TEXT BLOCK:

By this time, his words were sinking into my heart, like cold water on the skin. Did it hurt? Yes, it did, for various reasons. Had I become less sensitive to the Holy Spirit? What did he feel that I didn’t?

‘Sis Kate, it’s okay to feel bad, but let me tell you something. Sharpen your sensitivity to the Holy Spirit. He’s there to guide. Remember, He speaks in a still, gentle voice and He won’t strive with man forever. When you feel that constrain to go ahead with an action, or word or decision and you think ‘it doesn’t matter, it’s just a little thing, it’s no big deal, I can fix it up later’, then, you begin to silence His voice and you become less sensitive. You know, that’s how consciences get deadened, that’s when emotions run wild beyond reason and control. This is one reason why little actions can lead to grave consequences. Do ponder on this’.

‘I will. Thank you, sir’. I replied, as he finished talking.

‘Thanks for your understanding, too’. He said, smiling. ‘I have to go now. I have some reading to do before I go to rest. See you later. Goodnight’.

DATA PROVIDED:
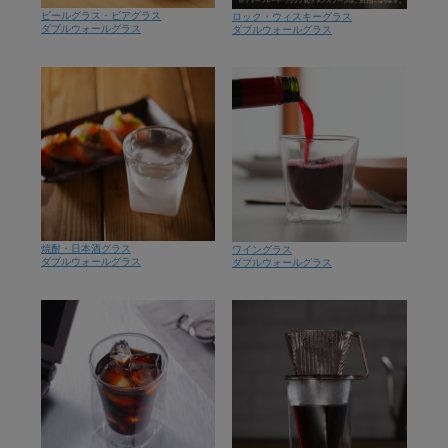
ビールグラス・ビアグラス
ロック・ウィスキーグラス
ダブルウォールグラス
ダブルウォールグラス
焼酎・日本酒グラス
ワイングラス
ダブルウォールグラス
ダブルウォールグラス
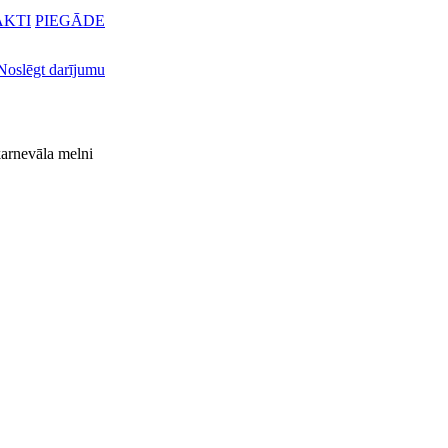
KTI
PIEGĀDE
Noslēgt darījumu
 karnevāla melni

TASK INSTRUCTIONS: Decide whether each statement agrees with the text about sensitivity to the Holy Spirit: (a) he says the Holy Spirit speaks in a loud, commanding voice; (b) he says little actions can lead to grave consequences; (c) he says he is going straight to rest. Answer yes or no for each, quoting the deciding words of the text.

RESULT FOR THIS EXERCISE:
(a) No: "He speaks in a still, gentle voice"
(b) Yes: "little actions can lead to grave consequences"
(c) No: "I have some reading to do before I go to rest"